Saved data entries:
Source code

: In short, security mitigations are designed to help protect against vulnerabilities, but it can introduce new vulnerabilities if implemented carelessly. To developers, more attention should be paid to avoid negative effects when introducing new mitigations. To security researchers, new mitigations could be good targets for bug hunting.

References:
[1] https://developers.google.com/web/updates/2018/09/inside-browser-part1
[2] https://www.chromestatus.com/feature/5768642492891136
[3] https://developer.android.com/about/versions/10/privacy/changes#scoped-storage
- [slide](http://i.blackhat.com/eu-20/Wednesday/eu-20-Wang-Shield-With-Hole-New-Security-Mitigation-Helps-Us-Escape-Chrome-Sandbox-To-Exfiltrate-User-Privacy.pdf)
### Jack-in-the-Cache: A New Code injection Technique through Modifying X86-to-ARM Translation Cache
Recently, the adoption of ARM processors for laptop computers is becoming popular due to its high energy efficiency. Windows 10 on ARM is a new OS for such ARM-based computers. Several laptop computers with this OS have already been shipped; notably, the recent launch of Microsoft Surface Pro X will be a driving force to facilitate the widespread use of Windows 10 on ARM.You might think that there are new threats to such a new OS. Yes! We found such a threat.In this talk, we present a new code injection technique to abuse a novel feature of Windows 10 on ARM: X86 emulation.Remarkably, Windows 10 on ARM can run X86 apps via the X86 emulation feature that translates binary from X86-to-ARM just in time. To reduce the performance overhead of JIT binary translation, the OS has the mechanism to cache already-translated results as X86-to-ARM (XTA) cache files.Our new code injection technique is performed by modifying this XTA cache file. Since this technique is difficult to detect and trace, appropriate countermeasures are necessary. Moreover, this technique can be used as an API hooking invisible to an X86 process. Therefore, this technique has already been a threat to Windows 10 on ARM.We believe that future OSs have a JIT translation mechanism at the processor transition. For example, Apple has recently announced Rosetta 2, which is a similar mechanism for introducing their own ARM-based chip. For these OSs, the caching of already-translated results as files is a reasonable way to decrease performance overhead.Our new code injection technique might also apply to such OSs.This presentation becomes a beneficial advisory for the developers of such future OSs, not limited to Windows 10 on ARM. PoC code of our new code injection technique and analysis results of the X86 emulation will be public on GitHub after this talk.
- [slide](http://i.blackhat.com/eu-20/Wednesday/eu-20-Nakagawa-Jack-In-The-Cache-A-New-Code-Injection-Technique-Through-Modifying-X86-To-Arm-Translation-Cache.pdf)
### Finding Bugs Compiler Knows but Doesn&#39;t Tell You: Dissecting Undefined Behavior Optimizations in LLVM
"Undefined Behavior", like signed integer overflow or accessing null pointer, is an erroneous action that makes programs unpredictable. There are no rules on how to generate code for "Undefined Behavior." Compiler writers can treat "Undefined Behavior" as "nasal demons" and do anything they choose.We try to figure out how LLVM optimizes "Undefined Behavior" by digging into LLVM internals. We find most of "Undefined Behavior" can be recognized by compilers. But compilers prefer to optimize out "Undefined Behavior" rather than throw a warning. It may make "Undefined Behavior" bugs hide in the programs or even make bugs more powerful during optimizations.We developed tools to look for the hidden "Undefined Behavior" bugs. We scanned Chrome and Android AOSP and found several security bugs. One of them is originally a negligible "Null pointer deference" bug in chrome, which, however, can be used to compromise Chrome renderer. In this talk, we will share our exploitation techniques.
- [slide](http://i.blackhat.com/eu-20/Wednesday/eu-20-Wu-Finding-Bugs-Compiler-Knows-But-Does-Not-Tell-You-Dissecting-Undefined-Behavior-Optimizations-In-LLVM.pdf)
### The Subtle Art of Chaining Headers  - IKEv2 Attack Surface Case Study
==
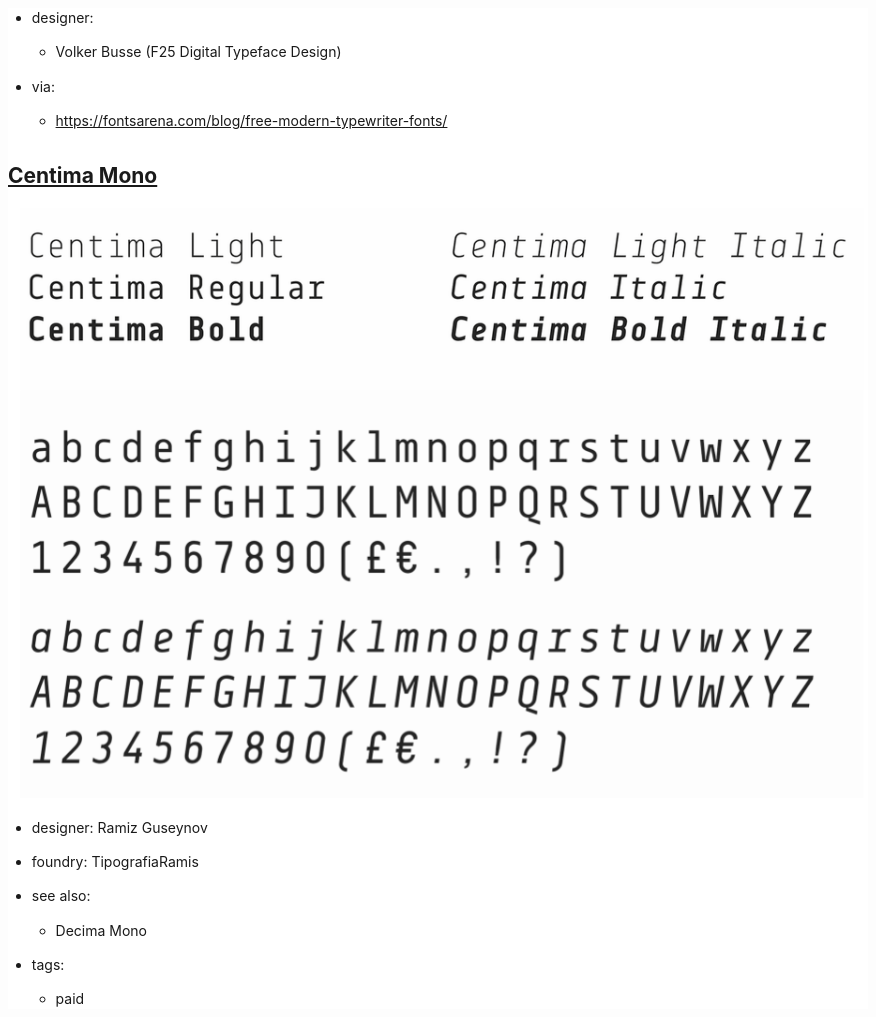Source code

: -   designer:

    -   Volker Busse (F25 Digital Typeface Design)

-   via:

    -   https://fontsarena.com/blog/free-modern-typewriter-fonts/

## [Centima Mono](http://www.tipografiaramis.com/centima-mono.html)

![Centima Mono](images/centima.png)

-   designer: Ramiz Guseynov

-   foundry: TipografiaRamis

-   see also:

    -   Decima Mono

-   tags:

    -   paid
--
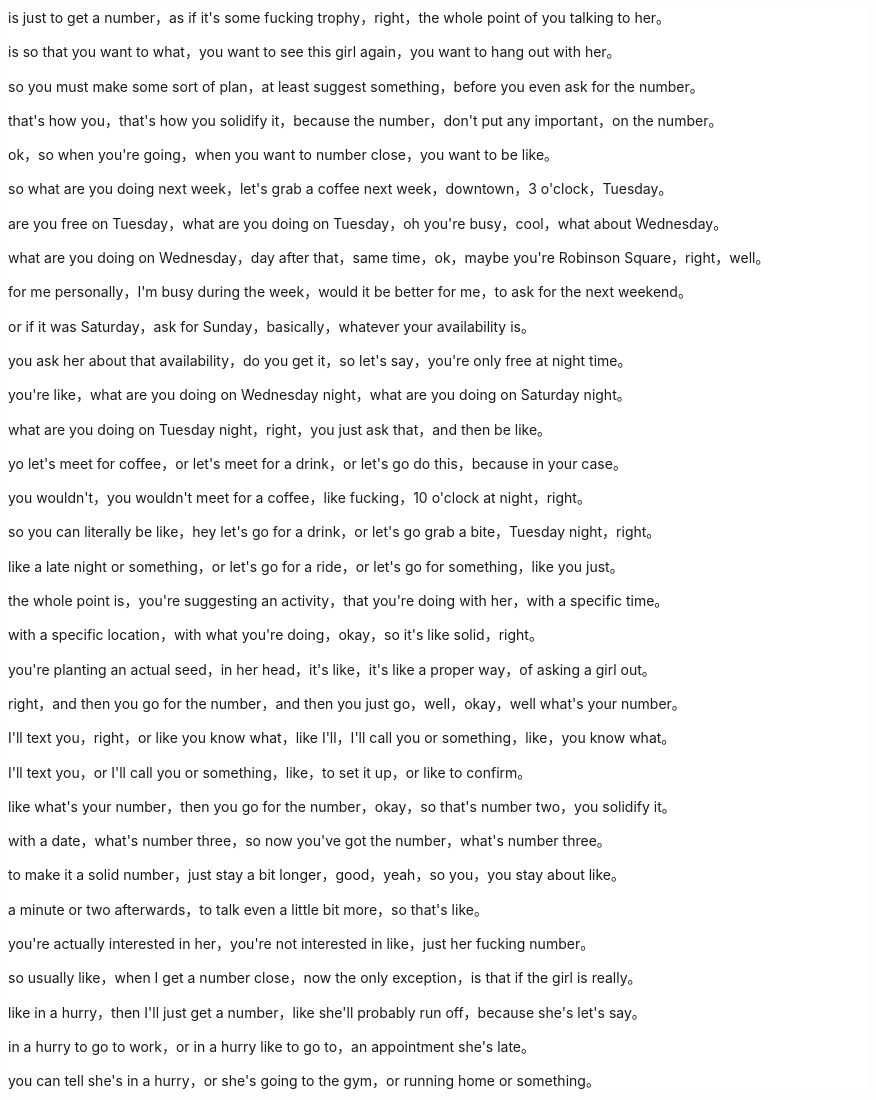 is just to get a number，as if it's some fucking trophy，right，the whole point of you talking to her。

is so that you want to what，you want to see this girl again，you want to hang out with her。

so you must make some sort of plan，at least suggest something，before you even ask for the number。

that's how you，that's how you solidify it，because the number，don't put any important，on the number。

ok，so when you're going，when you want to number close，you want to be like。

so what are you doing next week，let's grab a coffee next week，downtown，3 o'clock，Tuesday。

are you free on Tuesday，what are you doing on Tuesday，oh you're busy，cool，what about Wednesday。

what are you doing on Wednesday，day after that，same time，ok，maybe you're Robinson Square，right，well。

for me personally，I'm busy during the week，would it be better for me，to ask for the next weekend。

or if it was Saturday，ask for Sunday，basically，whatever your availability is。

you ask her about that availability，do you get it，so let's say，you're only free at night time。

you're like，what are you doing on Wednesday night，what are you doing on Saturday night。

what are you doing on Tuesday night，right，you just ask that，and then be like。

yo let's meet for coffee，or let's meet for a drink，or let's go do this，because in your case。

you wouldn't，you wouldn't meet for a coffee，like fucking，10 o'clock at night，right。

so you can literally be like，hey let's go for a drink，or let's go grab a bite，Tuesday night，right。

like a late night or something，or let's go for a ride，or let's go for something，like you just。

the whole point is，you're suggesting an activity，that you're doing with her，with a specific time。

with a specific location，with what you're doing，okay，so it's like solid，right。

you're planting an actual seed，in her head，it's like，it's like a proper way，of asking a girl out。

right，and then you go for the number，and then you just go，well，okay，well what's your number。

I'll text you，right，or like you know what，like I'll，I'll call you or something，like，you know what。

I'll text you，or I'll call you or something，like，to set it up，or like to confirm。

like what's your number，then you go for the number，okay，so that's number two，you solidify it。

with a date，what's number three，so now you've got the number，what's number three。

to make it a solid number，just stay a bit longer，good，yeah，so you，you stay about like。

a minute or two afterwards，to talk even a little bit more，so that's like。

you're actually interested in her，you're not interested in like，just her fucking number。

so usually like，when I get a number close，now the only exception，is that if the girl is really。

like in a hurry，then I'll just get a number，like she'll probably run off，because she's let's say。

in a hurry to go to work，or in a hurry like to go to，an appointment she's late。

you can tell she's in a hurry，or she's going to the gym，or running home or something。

§ **What you have to do**: Convert the lines of the listing that begin at the line containing "like what's your" and end after the line containing "like in a hurry，then" into a JSON list of strings, one string per line, with blank lines omitted.

§ **Solution to this exercise**:
[
  "like what's your number，then you go for the number，okay，so that's number two，you solidify it。",
  "with a date，what's number three，so now you've got the number，what's number three。",
  "to make it a solid number，just stay a bit longer，good，yeah，so you，you stay about like。",
  "a minute or two afterwards，to talk even a little bit more，so that's like。",
  "you're actually interested in her，you're not interested in like，just her fucking number。",
  "so usually like，when I get a number close，now the only exception，is that if the girl is really。",
  "like in a hurry，then I'll just get a number，like she'll probably run off，because she's let's say。"
]